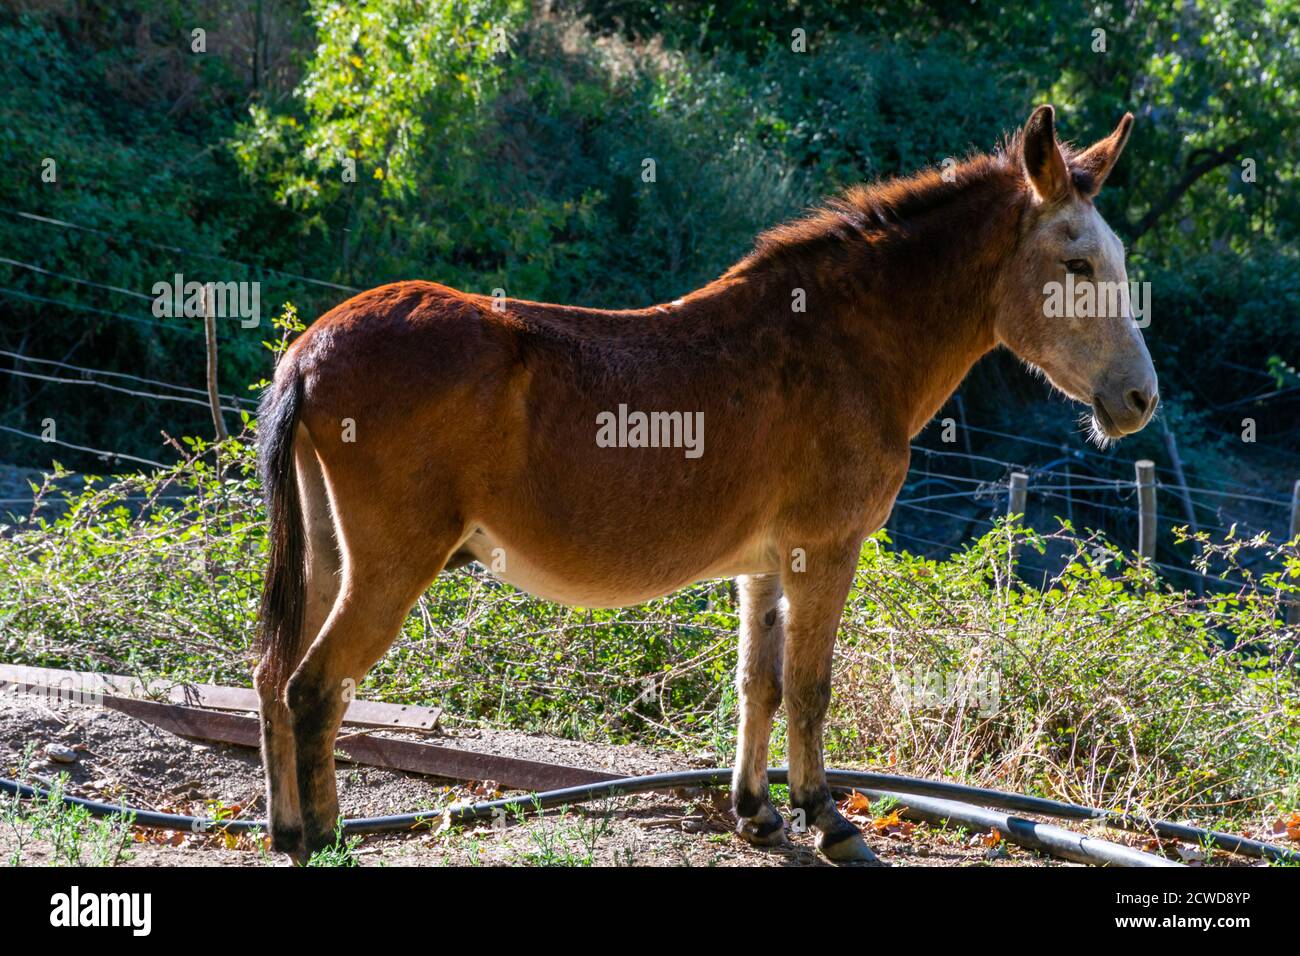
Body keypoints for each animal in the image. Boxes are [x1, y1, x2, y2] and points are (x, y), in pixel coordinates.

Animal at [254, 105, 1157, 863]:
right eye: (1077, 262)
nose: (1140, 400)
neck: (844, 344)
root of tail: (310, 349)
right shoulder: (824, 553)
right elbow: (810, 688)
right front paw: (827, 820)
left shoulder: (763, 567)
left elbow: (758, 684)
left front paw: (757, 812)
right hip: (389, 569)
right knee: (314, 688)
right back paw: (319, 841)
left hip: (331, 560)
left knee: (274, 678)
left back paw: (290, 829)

## What this task involves
In the records above, copy exactly the lines from the one that contains "right front paw: (827, 820)" through the last, and nothing else.

## Response
right front paw: (827, 820)
left shoulder: (763, 567)
left elbow: (758, 684)
left front paw: (757, 812)
right hip: (389, 569)
right knee: (314, 688)
right back paw: (319, 841)
left hip: (331, 560)
left knee: (274, 678)
left back paw: (290, 829)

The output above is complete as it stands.